Material | Immaterial
Architecture is expected to be solid, stable and reassuring – physically, socially and psychologically. Bound to each other, the architectural and the material are considered inseparable. Material express their age and history, as well as the story of their origins and their history of human use. Hidden within one another, the terms material and immaterial blur and slip, questioning other terms such as intellectual and manual, form and formless, real and virtual. One familiar meaning of the immaterial refers to the realm of idea.
The flatness of today's standard construction is strengthened by a weakened sense of materiality, which has devastating mental effects. It then required the roles of immaterial as a formless material. Immaterial is the less absence of matter than the perceived absence of matter—Jonathan Hill.
The Row, by Studio Bikin. Using adaptive local materials as the theme for the design.
Nest we grow/ College of Environmental Design UC Berkeley + Kengo Kuma & Associates.
It is true that materiality predominantly about the expression of material properties. “Every material possesses its own language of forms and none may lay claim for itself to the forms of another material.”stated Adolf Loos. Modernism encapsulates the simplification in the phrase “truth to materials.” Here the material speaks and the architect responds, as in Louis Kahn’s remark – both comical and thoughtful – that “When you are designing in brick, you must ask brick what it wants or what it can do.” Rather than coupling tectonics to materials. In short, it is something that designed with the materiality of material will contribute to the immateriality aspects in a space. But above all else, one must still never forget the intimacy of one’s building to the nature and culture aspects and avoid for falling into the category of architecture for the eye and loses its plasticity.

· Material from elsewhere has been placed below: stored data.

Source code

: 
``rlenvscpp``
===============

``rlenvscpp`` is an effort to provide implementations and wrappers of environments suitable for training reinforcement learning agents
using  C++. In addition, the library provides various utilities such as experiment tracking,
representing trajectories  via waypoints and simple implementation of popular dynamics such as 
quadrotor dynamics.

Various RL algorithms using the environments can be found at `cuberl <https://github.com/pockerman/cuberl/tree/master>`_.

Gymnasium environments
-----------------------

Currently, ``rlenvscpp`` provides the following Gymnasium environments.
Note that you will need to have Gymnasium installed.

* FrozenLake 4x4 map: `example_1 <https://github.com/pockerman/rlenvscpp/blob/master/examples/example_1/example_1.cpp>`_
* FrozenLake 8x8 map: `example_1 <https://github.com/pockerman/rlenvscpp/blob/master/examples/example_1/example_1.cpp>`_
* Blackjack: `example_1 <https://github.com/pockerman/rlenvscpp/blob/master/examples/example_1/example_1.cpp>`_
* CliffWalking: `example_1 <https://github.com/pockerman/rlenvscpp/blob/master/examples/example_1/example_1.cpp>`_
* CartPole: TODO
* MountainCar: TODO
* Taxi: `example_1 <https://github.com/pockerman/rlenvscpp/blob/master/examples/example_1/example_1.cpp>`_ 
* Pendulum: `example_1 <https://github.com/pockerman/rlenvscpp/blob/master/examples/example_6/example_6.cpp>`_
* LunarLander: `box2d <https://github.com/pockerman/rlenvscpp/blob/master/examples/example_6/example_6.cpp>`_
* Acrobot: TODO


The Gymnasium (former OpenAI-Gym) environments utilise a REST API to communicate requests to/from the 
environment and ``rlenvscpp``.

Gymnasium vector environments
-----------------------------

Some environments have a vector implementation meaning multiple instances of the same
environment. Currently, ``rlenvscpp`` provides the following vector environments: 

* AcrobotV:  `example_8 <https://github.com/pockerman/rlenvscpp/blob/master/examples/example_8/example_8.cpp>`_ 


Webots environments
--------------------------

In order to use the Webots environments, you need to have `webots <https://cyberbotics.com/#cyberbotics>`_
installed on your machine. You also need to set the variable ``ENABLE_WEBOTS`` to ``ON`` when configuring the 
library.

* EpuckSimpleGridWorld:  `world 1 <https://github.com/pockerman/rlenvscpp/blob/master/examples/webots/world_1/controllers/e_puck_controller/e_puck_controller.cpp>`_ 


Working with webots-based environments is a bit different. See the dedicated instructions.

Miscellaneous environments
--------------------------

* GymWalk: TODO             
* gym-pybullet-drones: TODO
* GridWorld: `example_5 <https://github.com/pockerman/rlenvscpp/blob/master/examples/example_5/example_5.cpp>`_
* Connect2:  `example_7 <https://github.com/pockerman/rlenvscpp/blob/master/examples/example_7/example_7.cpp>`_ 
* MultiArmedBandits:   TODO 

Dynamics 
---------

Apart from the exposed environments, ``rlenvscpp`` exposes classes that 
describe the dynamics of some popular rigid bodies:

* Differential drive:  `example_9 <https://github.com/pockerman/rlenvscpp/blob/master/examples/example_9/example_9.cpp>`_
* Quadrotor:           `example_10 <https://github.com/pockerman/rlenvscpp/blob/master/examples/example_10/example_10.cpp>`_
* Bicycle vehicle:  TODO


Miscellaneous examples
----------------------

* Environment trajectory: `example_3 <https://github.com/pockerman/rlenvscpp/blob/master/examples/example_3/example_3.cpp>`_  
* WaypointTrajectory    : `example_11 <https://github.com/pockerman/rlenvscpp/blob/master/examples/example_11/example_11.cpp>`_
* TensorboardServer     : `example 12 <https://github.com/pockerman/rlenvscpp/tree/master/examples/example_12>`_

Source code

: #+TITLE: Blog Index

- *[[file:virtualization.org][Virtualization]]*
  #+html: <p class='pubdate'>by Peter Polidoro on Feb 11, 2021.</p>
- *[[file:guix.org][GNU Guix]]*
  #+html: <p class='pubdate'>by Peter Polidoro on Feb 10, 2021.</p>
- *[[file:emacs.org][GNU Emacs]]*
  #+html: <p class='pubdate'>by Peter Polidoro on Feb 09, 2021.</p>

Office by Mies van der Rohe.
Mountain Dwellings / PLOT = BIG + JDS
The eye conquers its hegemonic role in architectural practice, both consciously and unconsciously , only gradually with the emergence of the idea of bodiless observer. It is therefore transformation of material to immaterial which then bring in the sensory to the architecture as an element. For instance, in Mies van derRohe’s architecture frontal perspectives perception predominates, but his unique sense of order, structure , weight, detail and craft decisively enriches the visual paradigm. Also, Mountain Dwelling designed by Bjarke Ingel Group (BIG) architecture - like a concrete hillside covered by a thin layer of housing, cascading from the 11th floor to the street edge.
Likewise, immaterial is something that come out with complexity which the designers have to dwell with very much time and consideration then the work eventually created. Contradictory, material is something that exist before immateriality.
My argument is both material and immaterial are crucial element in architecture since the task for designers are to compose these elements all together. In fact, it is hard to say what is necessary or set a level of quality, but what we can do is to adapt to the situation given and express all aspects and dispense the solutions to all design challenges.